Suara Keheningan | RP. Albertus Herwanta, O.Carm
Sebagian besar orang hidup dalam selubung. Sejak budaya pakaian ditemukan orang menutup badannya dengan kain. Ada yang menutupi hanya sebagian dari tubuhnya, ada yang hanya menyisakan mata yang tanpa tutup.
Sejak kepribadian ("personality") seseorang terbentuk selubung demi selubung menutup egonya. Bukankah "personality" terkait dengan topeng, penutup wajah asli?
Rupanya, semakin luas orang terlibat dalam kehidupan dan peran sosial semakin banyak selubung dikenakannya. Dunia politik yang secara mengasyikkan menikmati selubung.

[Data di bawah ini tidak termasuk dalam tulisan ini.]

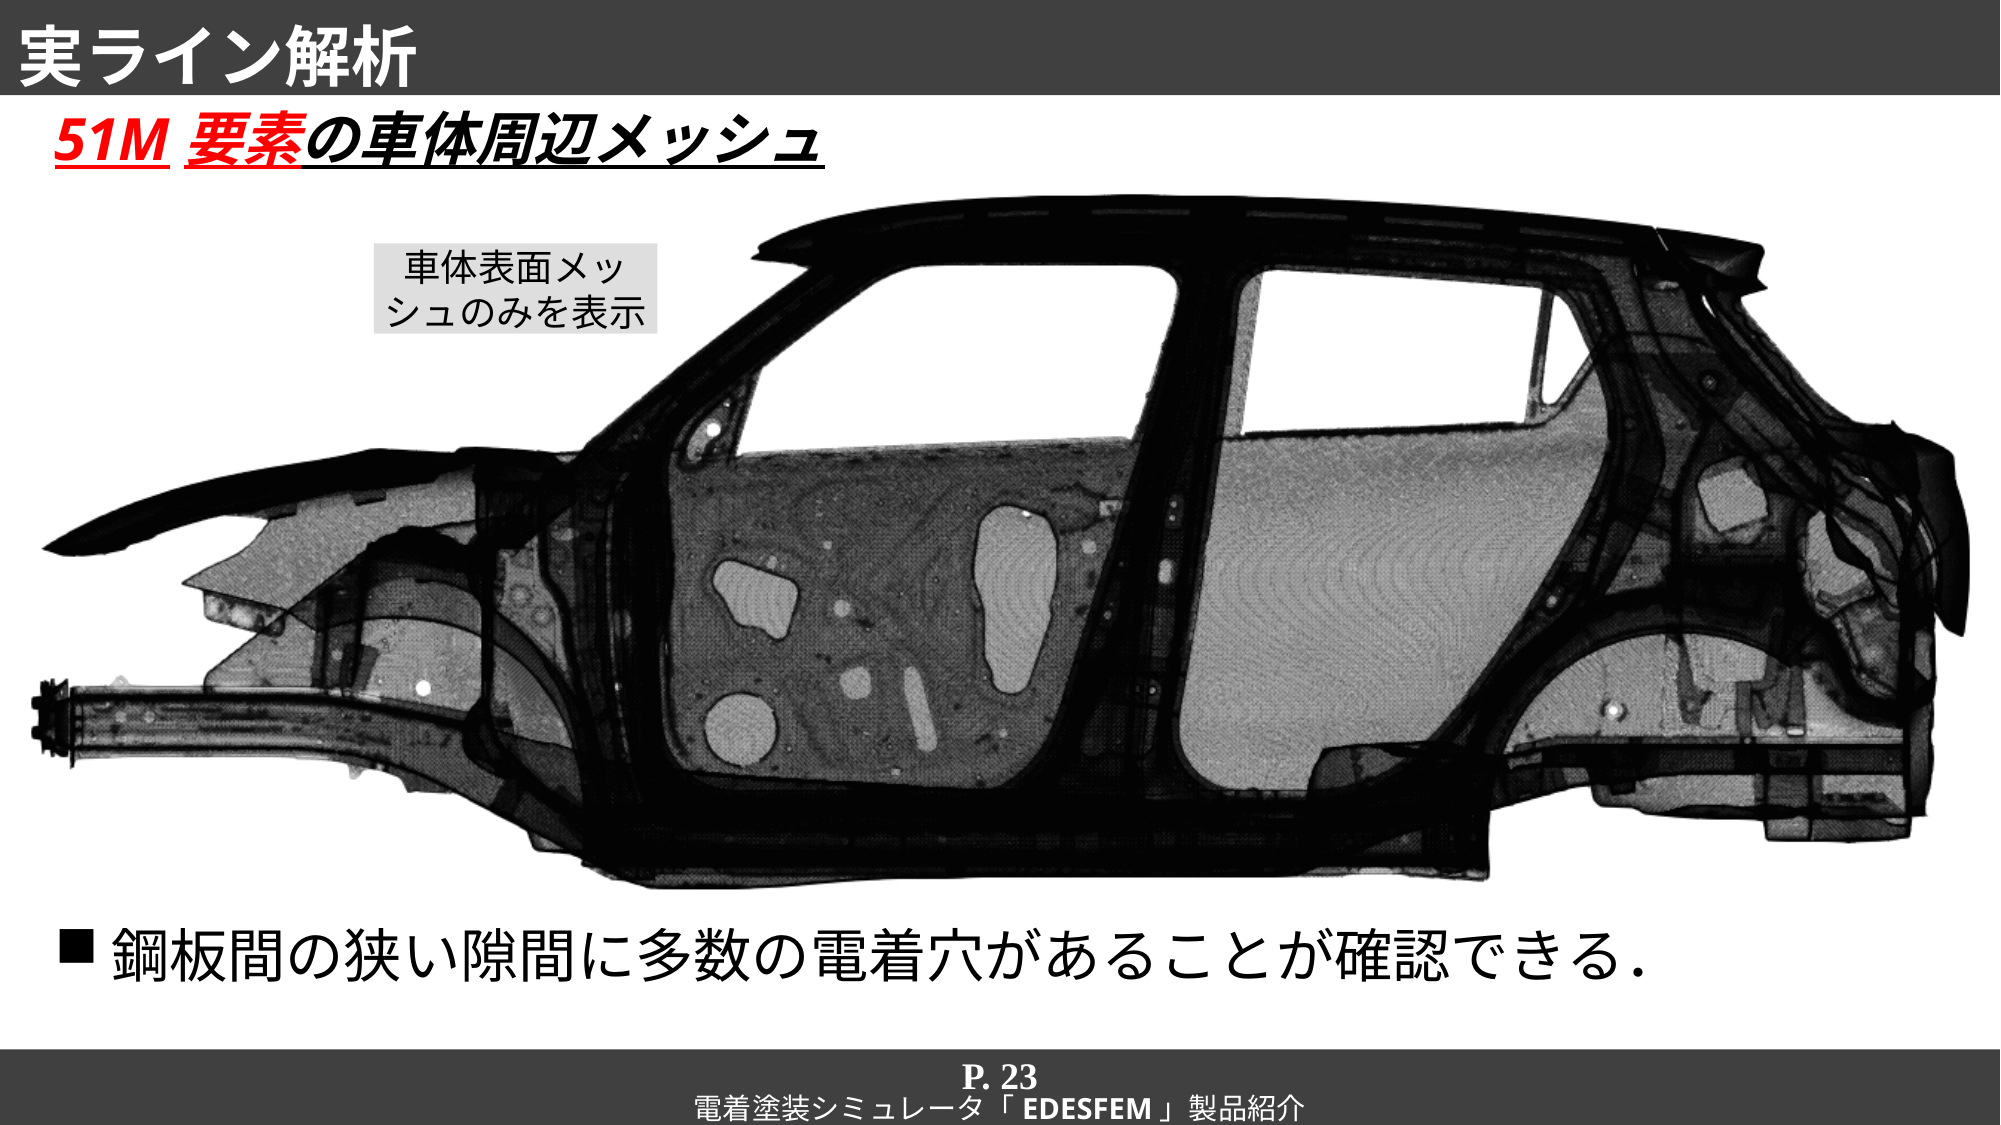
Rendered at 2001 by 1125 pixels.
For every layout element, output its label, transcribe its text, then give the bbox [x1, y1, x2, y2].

list 51M要素の車体周辺メッシュ 鋼板間の狭い隙間に多数の電着穴があることが確認できる． [54, 102, 1945, 190]
title 実ライン解析 [0, 0, 2000, 96]
slide_number P. 23 [884, 1058, 1116, 1091]
list 51M要素の車体周辺メッシュ 鋼板間の狭い隙間に多数の電着穴があることが確認できる． [54, 903, 1945, 1050]
picture [27, 190, 1973, 903]
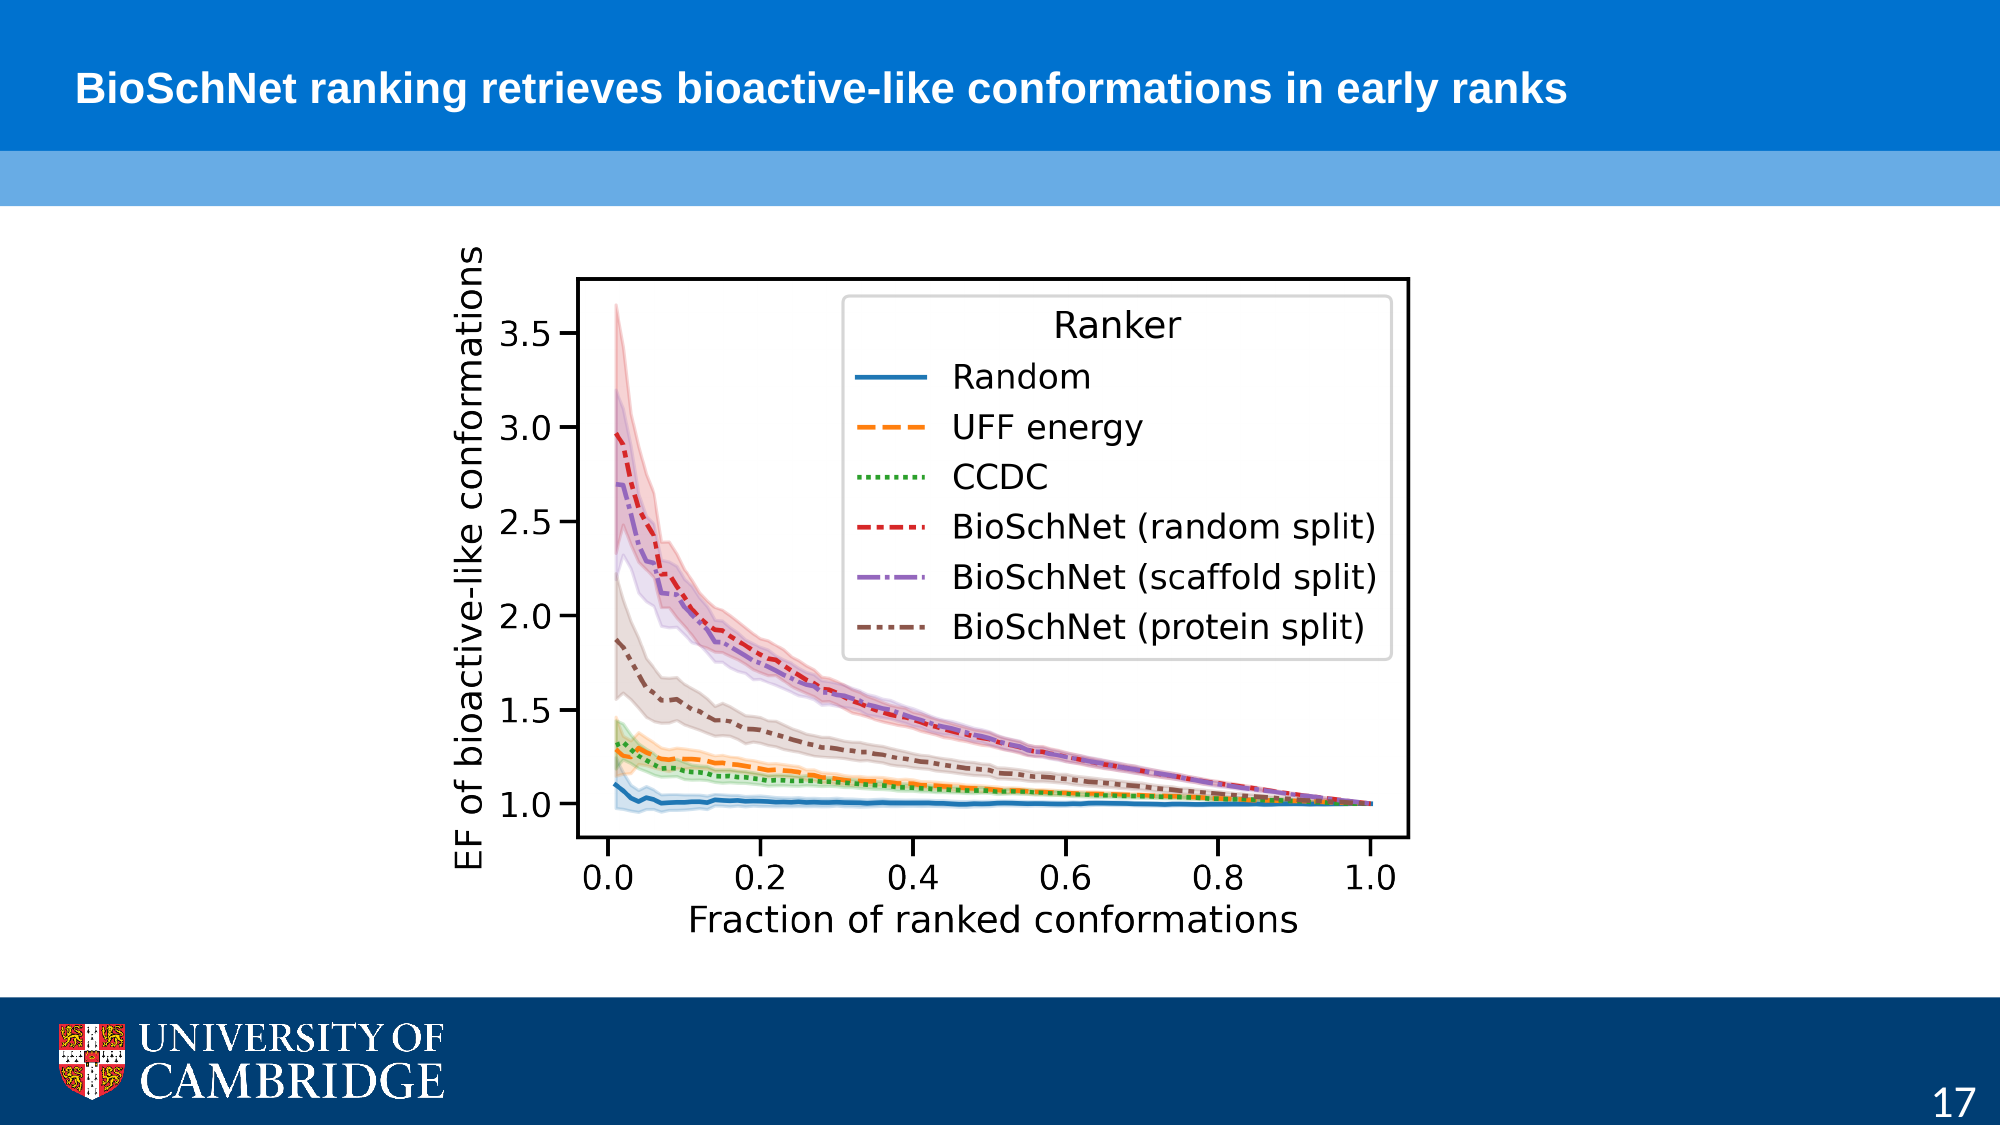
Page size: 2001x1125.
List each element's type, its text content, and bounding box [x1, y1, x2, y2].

picture [413, 239, 1448, 979]
text_box 17 [1915, 1064, 2000, 1125]
picture [59, 1022, 444, 1100]
list BioSchNet ranking retrieves bioactive-like conformations in early ranks [59, 58, 1916, 152]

Praktik agama pun bisa menjebak orang dalam pelbagai selubung: pakaian, aturan, ritual atau asesoris lainnya. Semua itu menjauhkan orang dari yang hakiki.
Konsekuensinya, hidup keagamaan diukur dari penampilan luar yang dangkal. Yang tidak penting diperjuangkan mati-matian, yang paling hakiki diabaikan. Orang bisa terjerumus dalam kemunafikan.

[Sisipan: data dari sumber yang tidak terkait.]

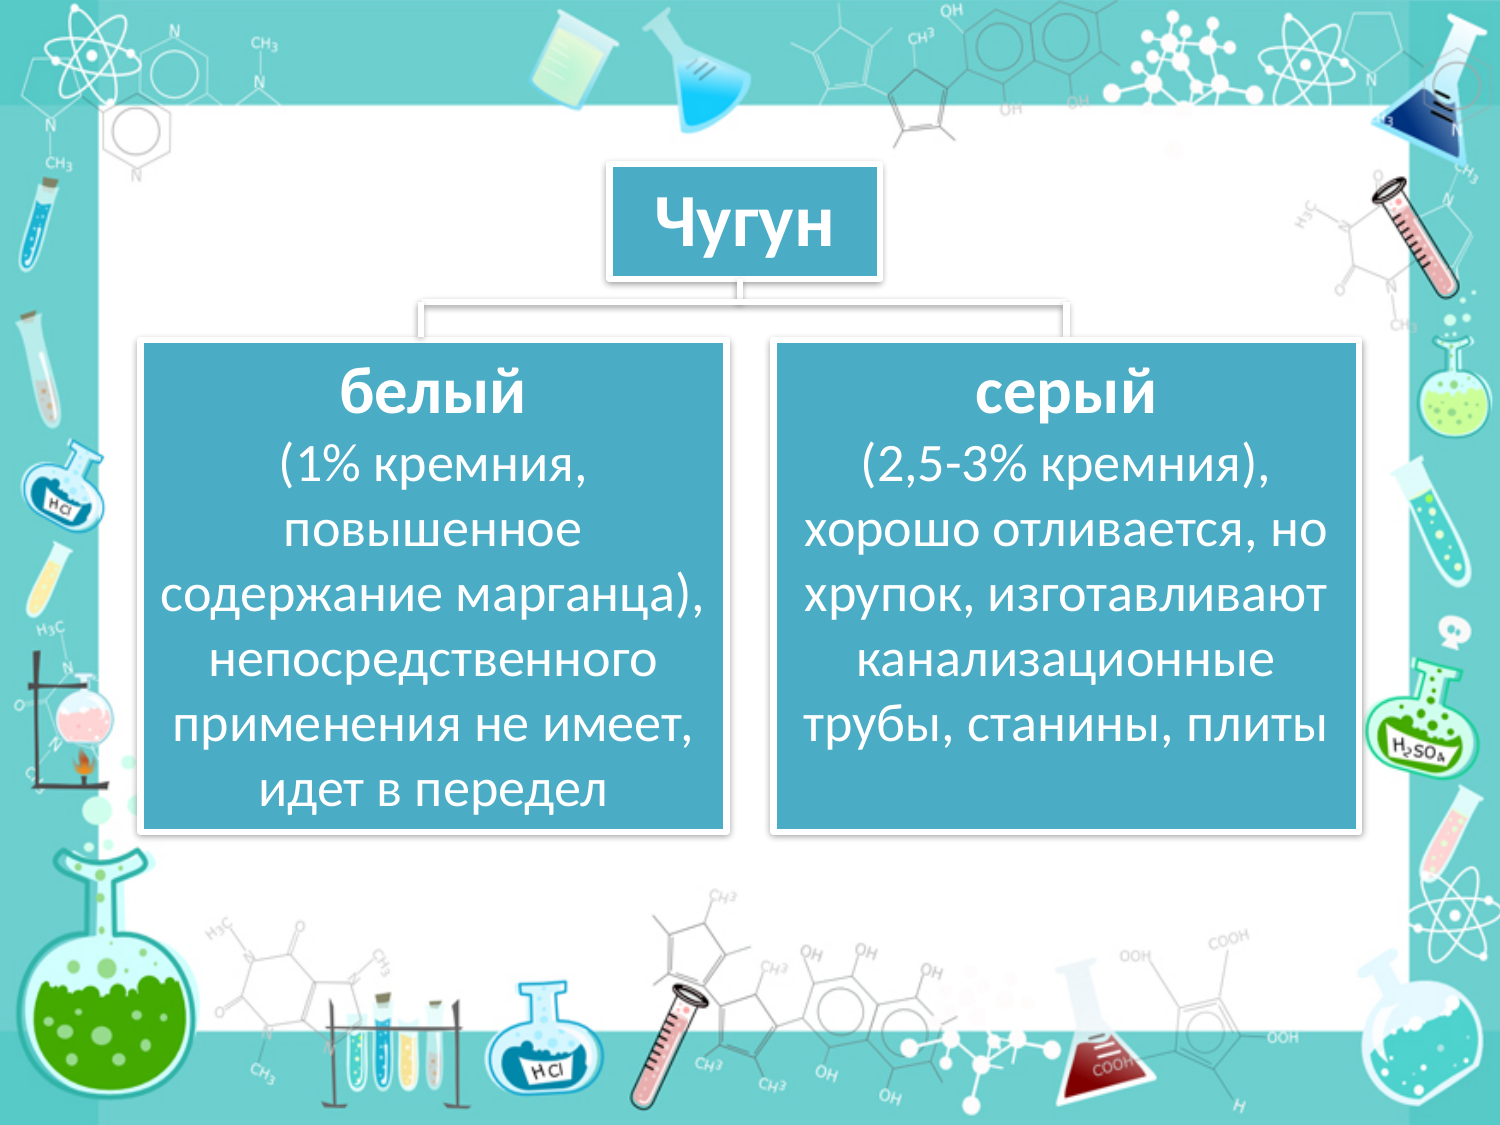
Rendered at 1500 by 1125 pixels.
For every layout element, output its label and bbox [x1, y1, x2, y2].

picture [0, 0, 1500, 1125]
text_box [140, 163, 1360, 833]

Sikap demikian menipu sesama dan menjauhkannya dari Allah. Hakikat sejati manusia terletak dalam Allah dan menyatu dengan-Nya. Tanpa selubung.
Hanya ketika manusia siap "telanjang" atau tanpa selubung dia akan melihat esensi dirinya yang merdeka. Seperti Allah. Sebaliknya, bersembunyi di balik selubung, manusia kehilangan dirinya dan mudah bingung. Bisa jadi malah linglung.